Prop 13 needs to exclude commercial real estate and/or have a reasonably low cap. These companies are avoiding so many millions of dollars in property taxes. It's not fair and punishes the younger generations (and those yet to be born).


Yes, but California voters struck it down https://ballotpedia.org/California_Proposition_15,_Tax_on_Co...


I will buy an SF Condo for under 300 a square foot and bring in battery lights and a portapotty. Please stop this BS that conversion is cost infeasible. Thank you.


Just suggesting that SF property tax revenues are doomed, without actually doing the math, is pretty lazy. This is all open data.


At $225/sq ft it would be bad news. I’m sure a lot of newer properties are assessed at triple that.


No reason to assert your surety or not, it's in the damn article:

> According to real estate firm JLL, approximately 48% of office space have been resold or refinanced since 2015 at an average price per square foot of around $700


Refinancing a property doesn't trigger reassessment for property taxes in California. It has to change hands. So this statement means nothing.

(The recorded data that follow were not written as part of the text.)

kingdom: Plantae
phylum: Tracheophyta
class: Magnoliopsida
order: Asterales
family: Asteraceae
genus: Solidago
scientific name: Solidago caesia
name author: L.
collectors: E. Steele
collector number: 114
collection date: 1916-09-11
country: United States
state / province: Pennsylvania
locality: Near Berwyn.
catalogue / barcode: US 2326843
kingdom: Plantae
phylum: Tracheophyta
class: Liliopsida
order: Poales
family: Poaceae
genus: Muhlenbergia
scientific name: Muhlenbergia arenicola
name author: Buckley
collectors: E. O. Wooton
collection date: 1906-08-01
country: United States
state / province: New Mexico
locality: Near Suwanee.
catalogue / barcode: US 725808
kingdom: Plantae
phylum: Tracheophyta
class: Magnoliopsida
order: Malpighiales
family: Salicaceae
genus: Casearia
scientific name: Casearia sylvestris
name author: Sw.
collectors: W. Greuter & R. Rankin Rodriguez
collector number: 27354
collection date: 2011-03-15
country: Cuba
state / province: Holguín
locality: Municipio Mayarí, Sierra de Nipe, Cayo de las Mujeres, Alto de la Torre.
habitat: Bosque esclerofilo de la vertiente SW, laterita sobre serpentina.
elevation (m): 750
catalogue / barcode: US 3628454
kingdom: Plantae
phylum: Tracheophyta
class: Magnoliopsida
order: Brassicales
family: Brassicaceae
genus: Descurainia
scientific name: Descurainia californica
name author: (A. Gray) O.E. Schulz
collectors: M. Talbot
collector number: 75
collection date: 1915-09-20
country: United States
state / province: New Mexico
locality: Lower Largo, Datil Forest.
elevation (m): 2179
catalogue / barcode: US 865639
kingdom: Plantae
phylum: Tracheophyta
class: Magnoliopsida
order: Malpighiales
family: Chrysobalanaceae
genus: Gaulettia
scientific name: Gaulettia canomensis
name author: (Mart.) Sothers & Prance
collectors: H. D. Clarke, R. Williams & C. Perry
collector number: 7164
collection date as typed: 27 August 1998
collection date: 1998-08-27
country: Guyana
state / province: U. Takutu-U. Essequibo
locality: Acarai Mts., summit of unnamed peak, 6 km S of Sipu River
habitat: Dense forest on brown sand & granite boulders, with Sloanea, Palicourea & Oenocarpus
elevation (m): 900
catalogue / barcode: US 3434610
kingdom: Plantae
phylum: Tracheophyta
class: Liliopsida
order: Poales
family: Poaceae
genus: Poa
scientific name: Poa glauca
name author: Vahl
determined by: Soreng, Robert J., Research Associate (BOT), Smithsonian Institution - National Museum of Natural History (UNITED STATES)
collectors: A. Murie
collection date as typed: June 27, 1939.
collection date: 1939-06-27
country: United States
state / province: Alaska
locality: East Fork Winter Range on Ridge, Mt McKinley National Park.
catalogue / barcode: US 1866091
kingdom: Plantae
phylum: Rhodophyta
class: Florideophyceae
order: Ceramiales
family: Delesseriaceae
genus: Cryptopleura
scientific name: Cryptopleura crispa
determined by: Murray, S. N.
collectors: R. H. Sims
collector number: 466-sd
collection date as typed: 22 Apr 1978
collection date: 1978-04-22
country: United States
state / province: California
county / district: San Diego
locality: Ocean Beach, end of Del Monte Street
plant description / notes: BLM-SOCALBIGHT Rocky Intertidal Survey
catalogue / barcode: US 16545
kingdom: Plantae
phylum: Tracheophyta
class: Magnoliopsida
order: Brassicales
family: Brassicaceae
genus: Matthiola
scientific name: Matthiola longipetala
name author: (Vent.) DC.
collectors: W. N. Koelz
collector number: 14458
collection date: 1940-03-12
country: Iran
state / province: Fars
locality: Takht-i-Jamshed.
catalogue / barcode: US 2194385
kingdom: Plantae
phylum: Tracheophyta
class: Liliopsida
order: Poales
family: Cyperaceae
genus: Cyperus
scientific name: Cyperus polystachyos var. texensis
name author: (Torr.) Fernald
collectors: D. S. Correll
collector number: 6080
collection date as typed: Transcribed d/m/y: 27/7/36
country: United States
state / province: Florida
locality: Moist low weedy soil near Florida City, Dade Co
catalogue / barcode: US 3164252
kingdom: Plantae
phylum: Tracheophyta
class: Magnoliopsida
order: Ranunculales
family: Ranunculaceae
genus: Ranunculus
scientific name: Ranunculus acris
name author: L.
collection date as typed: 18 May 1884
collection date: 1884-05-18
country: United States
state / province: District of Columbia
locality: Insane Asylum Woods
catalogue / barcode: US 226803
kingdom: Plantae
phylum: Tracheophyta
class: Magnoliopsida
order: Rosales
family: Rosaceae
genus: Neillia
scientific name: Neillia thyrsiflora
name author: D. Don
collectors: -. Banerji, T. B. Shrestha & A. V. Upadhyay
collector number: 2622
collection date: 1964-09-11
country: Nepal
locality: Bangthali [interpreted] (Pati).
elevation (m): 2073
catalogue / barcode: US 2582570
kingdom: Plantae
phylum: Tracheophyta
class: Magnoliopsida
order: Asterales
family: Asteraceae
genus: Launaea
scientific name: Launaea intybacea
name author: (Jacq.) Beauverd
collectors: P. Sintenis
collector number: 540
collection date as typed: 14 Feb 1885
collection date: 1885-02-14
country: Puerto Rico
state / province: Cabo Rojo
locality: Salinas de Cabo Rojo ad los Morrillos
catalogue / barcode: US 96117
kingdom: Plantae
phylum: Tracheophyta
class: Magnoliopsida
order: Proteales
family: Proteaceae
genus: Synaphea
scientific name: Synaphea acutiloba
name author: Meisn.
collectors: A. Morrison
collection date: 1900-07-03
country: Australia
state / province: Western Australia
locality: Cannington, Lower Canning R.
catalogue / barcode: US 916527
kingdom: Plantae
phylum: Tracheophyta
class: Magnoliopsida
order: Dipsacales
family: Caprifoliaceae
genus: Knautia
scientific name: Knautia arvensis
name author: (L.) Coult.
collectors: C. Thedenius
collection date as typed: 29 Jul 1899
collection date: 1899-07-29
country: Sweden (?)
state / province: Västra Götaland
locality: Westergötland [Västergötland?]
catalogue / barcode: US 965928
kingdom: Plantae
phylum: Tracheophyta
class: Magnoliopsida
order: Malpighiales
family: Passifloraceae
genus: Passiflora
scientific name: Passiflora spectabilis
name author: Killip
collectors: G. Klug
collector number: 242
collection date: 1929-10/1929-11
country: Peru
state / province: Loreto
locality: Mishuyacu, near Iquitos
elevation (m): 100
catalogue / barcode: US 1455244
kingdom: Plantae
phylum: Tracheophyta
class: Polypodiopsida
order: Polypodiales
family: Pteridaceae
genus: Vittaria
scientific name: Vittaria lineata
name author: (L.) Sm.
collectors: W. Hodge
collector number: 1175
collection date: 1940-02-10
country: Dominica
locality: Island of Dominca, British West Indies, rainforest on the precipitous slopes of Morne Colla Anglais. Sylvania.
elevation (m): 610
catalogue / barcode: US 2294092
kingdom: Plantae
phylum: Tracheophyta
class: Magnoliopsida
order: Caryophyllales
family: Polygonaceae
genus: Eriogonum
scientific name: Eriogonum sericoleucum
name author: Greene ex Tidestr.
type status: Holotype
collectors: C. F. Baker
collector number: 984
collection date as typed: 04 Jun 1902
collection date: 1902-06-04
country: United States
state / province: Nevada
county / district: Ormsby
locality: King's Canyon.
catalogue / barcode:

It would be free to do some token new construction or change of ownership though


You interpreted my remark backwards. What I meant to say was that refinancing in the past would not have triggered assessment, so the fraction of properties refinanced doesn’t imply properties that are assessed above market value. Owners can always ask for a downward assessment, without a change of control.


Ah yeah, I see. I was thinking more about the downward assessments on sold buildings. Below $400/sq ft is pre-2010 prices.


They are, lots of reasons, do you have data suggesting otherwise?


Now you know who’s behind all these gaslighting articles posted for a whole year now!